*所给文段:*

人文景点有:一门三尚书--忠臣庙(方琼纪念馆)、北宋抗金英雄元帅岳飞之师--方琼墓地、黄庭坚退隐黄袍山的“鲁直第”、明朝进士汪润田故居、刘塘湖故居、夜珠窝“文定世第”、西汉初期张良创办的“伐桂书院”、幕阜书院遗址、华罗山寨古兵寨遗址、苦竹岭古关、楚吴古道、茶马古道、南虹桥、兰若桥等。 是黄袍山里文人景区代表之一,位于黄袍山雷吼方家。由方氏后人方小桃等人士发起重修,原为忠臣庙,将军庙、福隆寺等,今天重建更名为方琼纪念馆。方琼纪念馆主要纪念北宋进士、兵部尚书、镇夷将军、抗金英雄方琼。另有敬奉进士及第、八番都元帅、礼部尚书、吏部尚书、左阁丞相、方琼祖父方迪,进士及第、累官户部尚书、方琼父亲方琳等雕像。 纪念馆前为水库,名“尚书池”,侧有石岩,名“将军岩”。

方琼纪念馆依山傍水,风景区秀美。设置了庭院、正堂、停车场、亲水台等。 汪润田故居,又名润田大屋,一片明清式古民居,见证着历史的青砖黛瓦,掩荫在青山翠竹之中。

润田村以汪姓为主。据载,元末汪氏先人汪应龙由临县崇阳迁入通城。“捷足石下凹,落叶鲤港,复居润田。人丁族起,科甲蝉联。”汪应龙第六代孙汪茂实号润田,村名由此而来。

润田大屋门前一汪水塘碧波轻荡、游鱼可见。正大门上方高悬的“吏部主政”,透着古色古香。屋檐和石墙上,精雕细镂的麒麟等飞鸟走兽栩栩如生。跨门而入,只见五重堂屋纵向相连,巨型石雕、横梁、木柱构造紧致,独具匠心,建筑的节点处看不到一根铁钉。

汪润田故居面宽20米,径深60米,总面积约500平米,是通城县目前保存最完好的明代古建筑,已被列为县级重点文物保护单位。

汪昌龙带我们来到第二重堂屋,顺着他手指的方向,高七八米的砖块上清晰地记录了大屋的历史:“明万历年间十一年正月,汪仁政、仁进兄弟修”。站在两重堂屋之间,踏着天井石板上的青苔,凝望历经岁月沧桑的“县丞”、“吏部主政”等古物,汪润田、汪宗翰等先人穿越四百年流光跃然而现……

明初,风云激荡,汪润田经数载苦读,于洪武二十三年中举人。六年后,他赴江苏吴江担任吴江教谕,开启了仕途生涯。建文三年,汪润田升迁至南京应天府上元县,并三任知县。因“剖事立明”,最终官至四川按察使司。

*操作说明:*
[1] 根据所给文段，汪润田故居的总面积约为多少？
[2] 请将所给文段中从“润田村以汪姓为主。据载,元末”开始、到“被列为县级重点文物保护单位。”结束的部分再写一遍，并把其中的“水塘”替换成“池塘”。

*可用数据:*
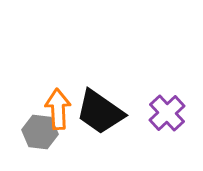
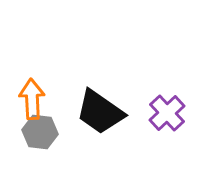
orange arrow: moved 26 px left, 10 px up
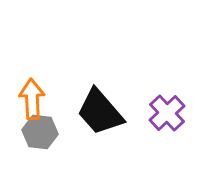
black trapezoid: rotated 14 degrees clockwise
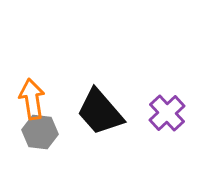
orange arrow: rotated 6 degrees counterclockwise
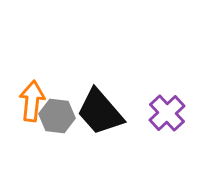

*结果:*
[1] 约500平米。

[2]
润田村以汪姓为主。据载,元末汪氏先人汪应龙由临县崇阳迁入通城。“捷足石下凹,落叶鲤港,复居润田。人丁族起,科甲蝉联。”汪应龙第六代孙汪茂实号润田,村名由此而来。

润田大屋门前一汪池塘碧波轻荡、游鱼可见。正大门上方高悬的“吏部主政”,透着古色古香。屋檐和石墙上,精雕细镂的麒麟等飞鸟走兽栩栩如生。跨门而入,只见五重堂屋纵向相连,巨型石雕、横梁、木柱构造紧致,独具匠心,建筑的节点处看不到一根铁钉。

汪润田故居面宽20米,径深60米,总面积约500平米,是通城县目前保存最完好的明代古建筑,已被列为县级重点文物保护单位。